Classical Science versus Modern Data Science: A Clash of Paradigms?
One of the panelists characterized modern data science as a paradigm in which black-box statistics-based models from data mining and machine learning are unleashed on large data sets to analyze and predict complex phenomena. Presumably, this approach implicitly uncovers the “rules” that govern the behavior of the complex systems. It is undeniable that significant (and sometimes spectacular) progress is made via machine learning approaches in several areas of investigation: image and speech recognition, automatic translation, fraud detection, online recommendation, and business analytics for the retail sector, among others. This work exploits the availability of unprecedented volumes of data in areas in which quantitative data and models were virtually nonexistent until very recently.

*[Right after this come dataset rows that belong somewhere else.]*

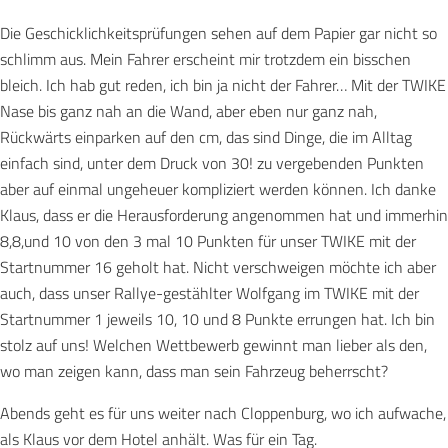
Die Geschicklichkeitsprüfungen sehen auf dem Papier gar nicht so
schlimm aus. Mein Fahrer erscheint mir trotzdem ein bisschen
bleich. Ich hab gut reden, ich bin ja nicht der Fahrer… Mit der TWIKE
Nase bis ganz nah an die Wand, aber eben nur ganz nah,
Rückwärts einparken auf den cm, das sind Dinge, die im Alltag
einfach sind, unter dem Druck von 30! zu vergebenden Punkten
aber auf einmal ungeheuer kompliziert werden können. Ich danke
Klaus, dass er die Herausforderung angenommen hat und immerhin
8,8,und 10 von den 3 mal 10 Punkten für unser TWIKE mit der
Startnummer 16 geholt hat. Nicht verschweigen möchte ich aber
auch, dass unser Rallye-gestählter Wolfgang im TWIKE mit der
Startnummer 1 jeweils 10, 10 und 8 Punkte errungen hat. Ich bin
stolz auf uns! Welchen Wettbewerb gewinnt man lieber als den,
wo man zeigen kann, dass man sein Fahrzeug beherrscht?
Abends geht es für uns weiter nach Cloppenburg, wo ich aufwache,
als Klaus vor dem Hotel anhält. Was für ein Tag.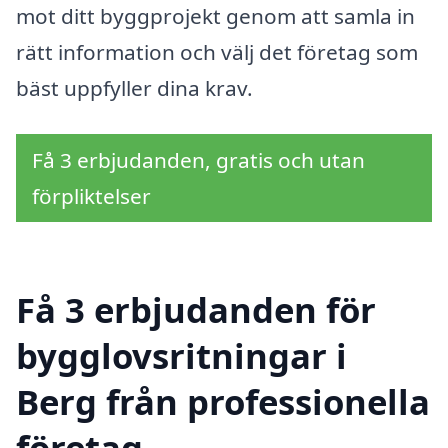
mot ditt byggprojekt genom att samla in
rätt information och välj det företag som
bäst uppfyller dina krav.
Få 3 erbjudanden, gratis och utan
förpliktelser
Få 3 erbjudanden för
bygglovsritningar i
Berg från professionella
företag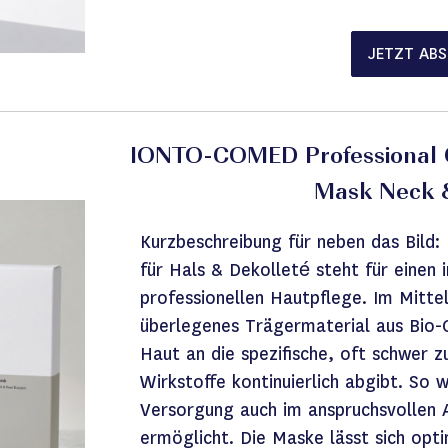
JETZT AB
IONTO-COMED
Professional
Mask Neck &
Kurzbeschreibung für neben das Bild
für Hals & Dekolleté steht für einen 
professionellen Hautpflege. Im Mitte
überlegenes Trägermaterial aus Bio-C
Haut an die spezifische, oft schwer 
Wirkstoffe kontinuierlich abgibt. So 
Versorgung auch im anspruchsvollen 
ermöglicht. Die Maske lässt sich opti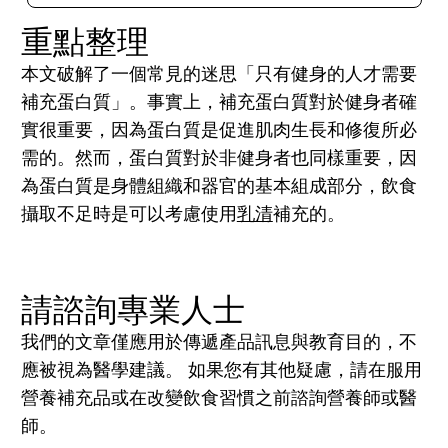
重點整理
本文破解了一個常見的迷思「只有健身的人才需要
補充蛋白質」。事實上，補充蛋白質對於健身者確
實很重要，因為蛋白質是促進肌肉生長和修復所必
需的。然而，蛋白質對於非健身者也同樣重要，因
為蛋白質是身體組織和器官的基本組成部分，飲食
攝取不足時是可以考慮使用
乳清
補充的。
選購 Myprotein 乳清蛋白
請諮詢專業人士
我們的文章僅應用於傳遞產品訊息與教育目的，不
應被視為醫學建議。 如果您有其他疑慮，請在服用
營養補充品或在改變飲食習慣之前諮詢營養師或醫
師。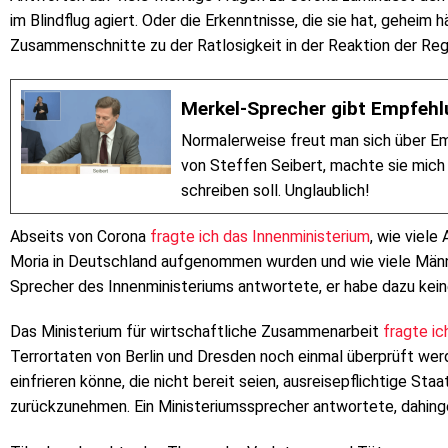
im Blindflug agiert. Oder die Erkenntnisse, die sie hat, geheim 
Zusammenschnitte zu der Ratlosigkeit in der Reaktion der Regi
Merkel-Sprecher gibt Empfehlu
Normalerweise freut man sich über E
von Steffen Seibert, machte sie mich a
schreiben soll. Unglaublich!
Abseits von Corona
fragte ich das Innenministerium
, wie viel
Moria in Deutschland aufgenommen wurden und wie viele Männer
Sprecher des Innenministeriums antwortete, er habe dazu kein
Das Ministerium für wirtschaftliche Zusammenarbeit
fragte ic
Terrortaten von Berlin und Dresden noch einmal überprüft wer
einfrieren könne, die nicht bereit seien, ausreisepflichtige St
zurückzunehmen. Ein Ministeriumssprecher antwortete, dahinge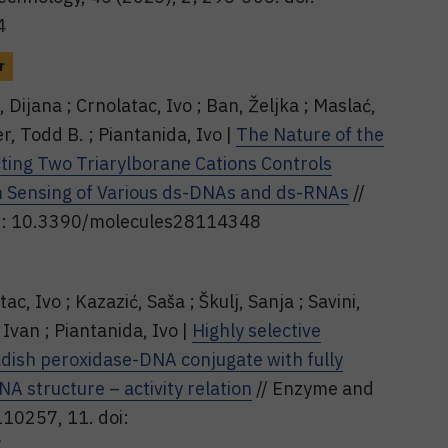
4
r
ć, Dijana ; Crnolatac, Ivo ; Ban, Željka ; Maslać,
r, Todd B. ; Piantanida, Ivo |
The Nature of the
ting Two Triarylborane Cations Controls
sm Sensing of Various ds-DNAs and ds-RNAs
//
doi: 10.3390/molecules28114348
ac, Ivo ; Kazazić, Saša ; Škulj, Sanja ; Savini,
, Ivan ; Piantanida, Ivo |
Highly selective
dish peroxidase-DNA conjugate with fully
A structure – activity relation
// Enzyme and
110257, 11. doi:
7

The situation is different in much of science and engineering, however. In these fields, there is a crucial role for models based on first principles that have been tremendously successful in modeling physical reality. Experimental data has always been essential for validating these models. But the tremendous growth in the volume of scientific data from such sources as high-bandwidth experiments and observations, extreme-scale simulations, and large networks of sensors opens exciting new possibilities. The availability of this data is enabling great progress in quantifying uncertainties in the results produced by physics-based models, and in making these models truly predictive .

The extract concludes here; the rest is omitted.